2013-05ConnerF7.jpgClick to Enlarge ImageDoppler shift processing is immensely powerful. It allows the receiver to have an additional piece of information beyond azimuth, elevation and range—it gives relative speed as well. Imagine a bat flying over the landscape. All background items such as ground, trees and bushes will have a relative speed equal to the flight speed of the bat. Now imagine a lone moth flying toward the bat. It will have a different Doppler-shifted frequency and will stand out as a potential target. Constant frequency bats dedicate an inordinately large portion of their brain and processing power to measuring tiny Doppler shifts. Researchers in the laboratory of Han-Ulrich Schnitzler in Germany have shown that the mustached bat can use the Doppler shift to detect the movement of a moth’s wings as it flutters—information potentially useful in distinguishing prey types.

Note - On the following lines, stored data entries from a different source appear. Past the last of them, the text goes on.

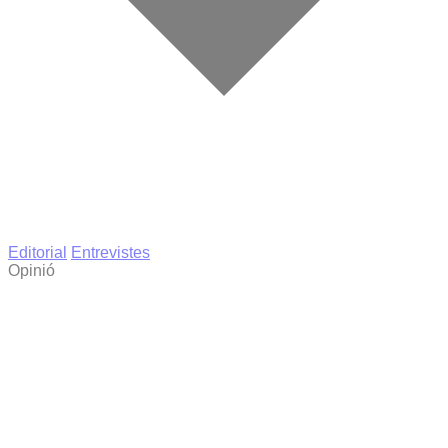
Editorial
Entrevistes
Opinió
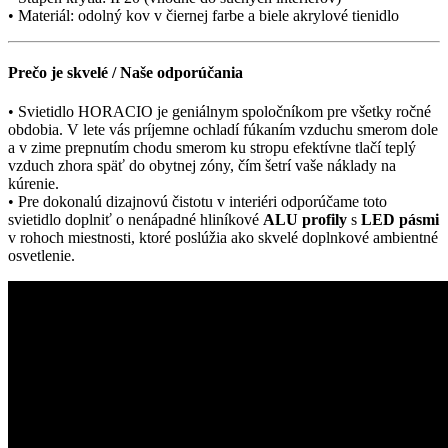
• Materiál: odolný kov v čiernej farbe a biele akrylové tienidlo
Prečo je skvelé / Naše odporúčania
• Svietidlo HORACIO je geniálnym spoločníkom pre všetky ročné
obdobia. V lete vás príjemne ochladí fúkaním vzduchu smerom dole
a v zime prepnutím chodu smerom ku stropu efektívne tlačí teplý
vzduch zhora späť do obytnej zóny, čím šetrí vaše náklady na
kúrenie.
• Pre dokonalú dizajnovú čistotu v interiéri odporúčame toto
svietidlo doplniť o nenápadné hliníkové
ALU profily
s
LED pásmi
v rohoch miestnosti, ktoré poslúžia ako skvelé doplnkové ambientné
osvetlenie.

The bane of sonar and radar reception is clutter—echoes from nontarget items. Clutter includes the echoes returning from rain (so-called volume clutter) or background surfaces—anything that decreases the signal-to-noise ratio. Imagine attempting to detect a low-flying plane from above when it is flying against a background of city buildings giving off myriad complex echoes. For a bat this situation would be the equivalent of detecting a moth as it flies near a bush, with each leaf presenting a confusing echo. Again Doppler shifts come to the rescue, but a second mechanism is also useful. Some bats send out sounds in pairs (or strobe groups). By altering the frequency of the first and second emissions, the bat can keep track of and sort out the incoming echoes more efficiently, rendering clutter less effective.

Nonetheless, some insect prey take advantage of clutter by hiding in it. Earless ghost swift moths become “invisible” to echolocating bats by forming mating clusters close (less than half a meter) above vegetation and effectively blending into the clutter of echoes that the bat receives from the leaves and stems around them. Many insects probably use this strategy, which is a close analogy to crypsis in the visible world—camouflage and other methods for blending into one’s visual background.